O diretor do Biomob defende ainda que as reestruturações aconteçam em todos os níveis da formação dos cidadãos para que as oportunidades realmente existam. “Outro grande desafio é a qualificação profissional, e isso pode sempre ser aprimorado desde o ensino de base”, avalia Valmir de Souza.
Dados do Instituto Brasileiro de Geografia e Estatística (IBGE) dão conta de que das mais de 18 milhões de pessoas com deficiência no Brasil, apenas 29,2% estão inseridas no mercado de trabalho.
Francisco Borges, mestre em Educação e consultor de gestão e políticas públicas voltadas ao ensino da Fundação de Apoio à Tecnologia (FAT), espera que o Ministério da Educação tenha mais clareza nas propostas e garanta que os alunos que necessitam da educação especial não terão suas dores reforçadas.
“Por trás de um discurso de inclusão, o MEC não diz explicitamente como as diferenças serão trabalhadas, para que elas não gerem desconforto, incômodos e feridas. É algo bonito de se ouvir, mas não podemos desconsiderar as dificuldades de implantar tais propostas sem tecnologia, sem especialistas, sem docentes preparados e com jovens alunos, muitas vezes, não empáticos”, diz.

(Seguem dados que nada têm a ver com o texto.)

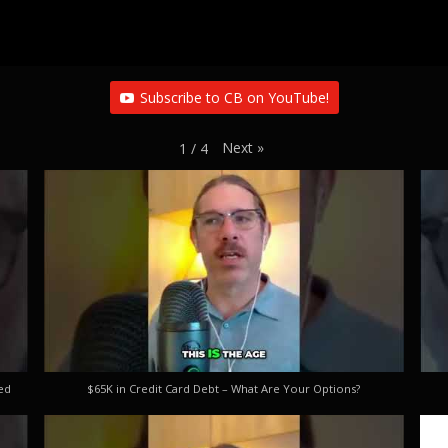
Subscribe to CB on YouTube!
Next
»
1
/
4
ed
$65K in Credit Card Debt – What Are Your Options?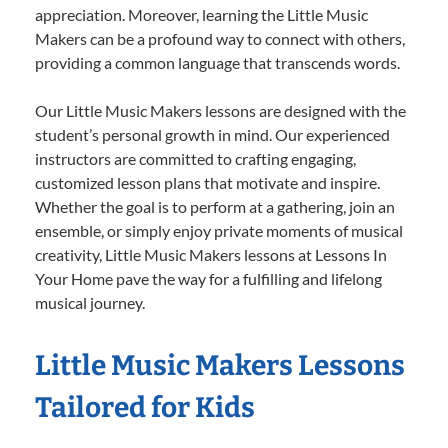
appreciation. Moreover, learning the Little Music
Makers can be a profound way to connect with others,
providing a common language that transcends words.
Our Little Music Makers lessons are designed with the
student’s personal growth in mind. Our experienced
instructors are committed to crafting engaging,
customized lesson plans that motivate and inspire.
Whether the goal is to perform at a gathering, join an
ensemble, or simply enjoy private moments of musical
creativity, Little Music Makers lessons at Lessons In
Your Home pave the way for a fulfilling and lifelong
musical journey.
Little Music Makers Lessons
Tailored for Kids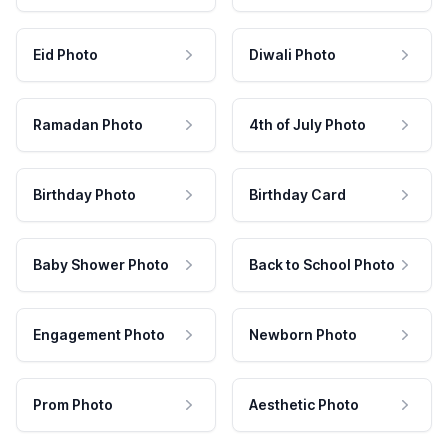
Eid Photo
Diwali Photo
Ramadan Photo
4th of July Photo
Birthday Photo
Birthday Card
Baby Shower Photo
Back to School Photo
Engagement Photo
Newborn Photo
Prom Photo
Aesthetic Photo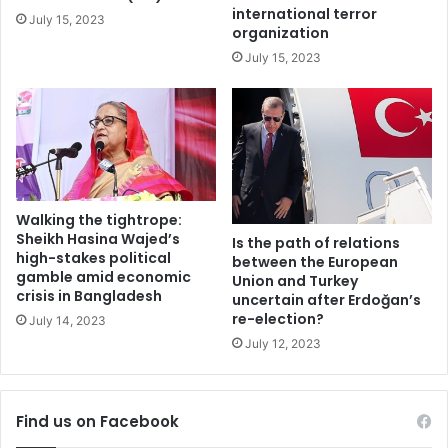
control cartels specifically its recent inclusion in the
a
r
international terror
July 15, 2023
m
Missile Technology Control Regime (MTCR) and
organization
e
speculations of entering into the Wassenaar Arrangement
July 15, 2023
f
(WA) could disturb the strategic balance in the region. It
u
would lead in triggering an arms competition in the Indian
l
Ocean region as well. Therefore, reassurance of Pakistan’s
s
c
full spectrum deterrence is the need of hour while
h
observing Indian nuclear politics rhetoric’ about the
i
introduction of new and advance technologies, and
s
Walking the tightrope:
sophisticated nuclear weapons.
m
Sheikh Hasina Wajed’s
Is the path of relations
high-stakes political
between the European
gamble amid economic
Union and Turkey
India
India-Pakistan relations
crisis in Bangladesh
uncertain after Erdoğan’s
re-election?
July 14, 2023
nuclear weapons
Pakistan
July 12, 2023
Find us on Facebook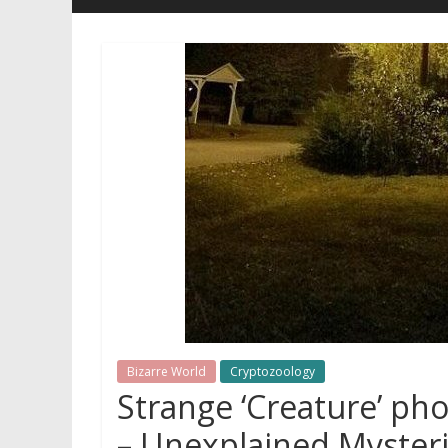
Bizarre World
Cryptozoology
Strange ‘Creature’ ph
– Unexplained Myster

"Oportunidades (acadêmicas e sociais) perdidas"
O empresário Anderson Belém, hoje à frente da Otimiza Benefícios, viveu essa realidade durante todo o seu processo educacional. Diagnosticado com TDAH e Altas Habilidades/Superdotação (AH/SD) do tipo produtivo-criativo apenas aos 40 anos, ele avalia que sua caminhada foi repleta de mal-entendidos e oportunidades perdidas.

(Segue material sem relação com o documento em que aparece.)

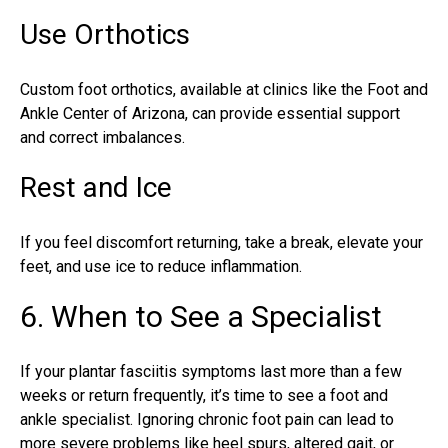
Use Orthotics
Custom foot orthotics, available at clinics like the Foot and
Ankle Center of Arizona, can provide essential support
and correct imbalances.
Rest and Ice
If you feel discomfort returning, take a break, elevate your
feet, and use ice to reduce inflammation.
6. When to See a Specialist
If your
plantar fasciitis symptoms
last more than a few
weeks or return frequently, it’s time to see a foot and
ankle specialist. Ignoring chronic foot pain can lead to
more severe problems like heel spurs, altered gait, or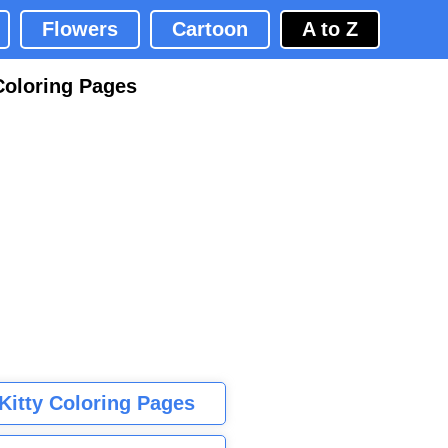
Flowers
Cartoon
A to Z
Coloring Pages
 Kitty Coloring Pages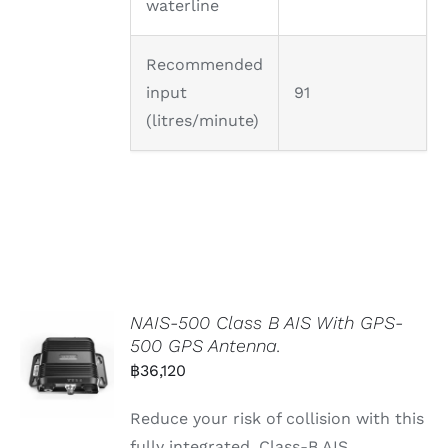
waterline
Recommended
input
91
(litres/minute)
NAIS-500 Class B AIS With GPS-
500 GPS Antenna.
฿
36,120
Reduce your risk of collision with this
fully integrated, Class-B AIS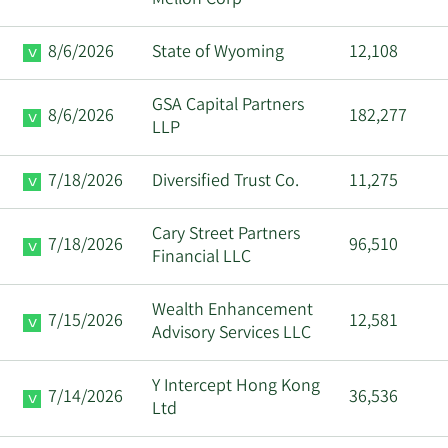
8/6/2026
State of Wyoming
12,108
GSA Capital Partners
8/6/2026
182,277
LLP
7/18/2026
Diversified Trust Co.
11,275
Cary Street Partners
7/18/2026
96,510
Financial LLC
Wealth Enhancement
7/15/2026
12,581
Advisory Services LLC
Y Intercept Hong Kong
7/14/2026
36,536
Ltd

“Desde cedo enfrentei dificuldades na escola. Não apenas acadêmicas, mas também sociais, como o bullying e a incompreensão dos professores e colegas. Isso me levou a desenvolver um temperamento agressivo como mecanismo de defesa, culminando em diversas situações problemáticas. Integrar alunos de educação especial em classes regulares é um passo positivo, mas requer um planejamento cuidadoso e sensível”, lembra.
Para ele, a proposta de preparar principalmente os docentes para lidar de forma adequada deve ser permanente:
“É preciso desmistificar os transtornos, bem como a superdotação, e apresentar os benefícios da pluralidade e diversidade acima de tudo. Curiosamente a minha filha primogênita, Jessica, atua com criança diagnosticada com Transtorno do Espectro Autista (TEA) Nível de suporte 3, em escola particular. Ela é graduanda tanto em pedagogia quanto em psicologia, desenvolve sua pesquisa nessa área, é entusiasta do avanço da neurociência e pesquisadora sobre neurodiversidade e, ainda assim, é surpreendida frequentemente com o mundo particular apresentado pela mente TEA”, conta o empreendedor.
Ainda de acordo com dados do IBGE, divulgados em 2022, estima-se cerca de 2 milhões de pessoas com autismo no País, aproximadamente 1% da população. A proposta do Governo Federal prevê a participação de estados e municípios no processo de implementação dos recursos de tecnologia assistiva e pedagógicos, além do investimento estrutural.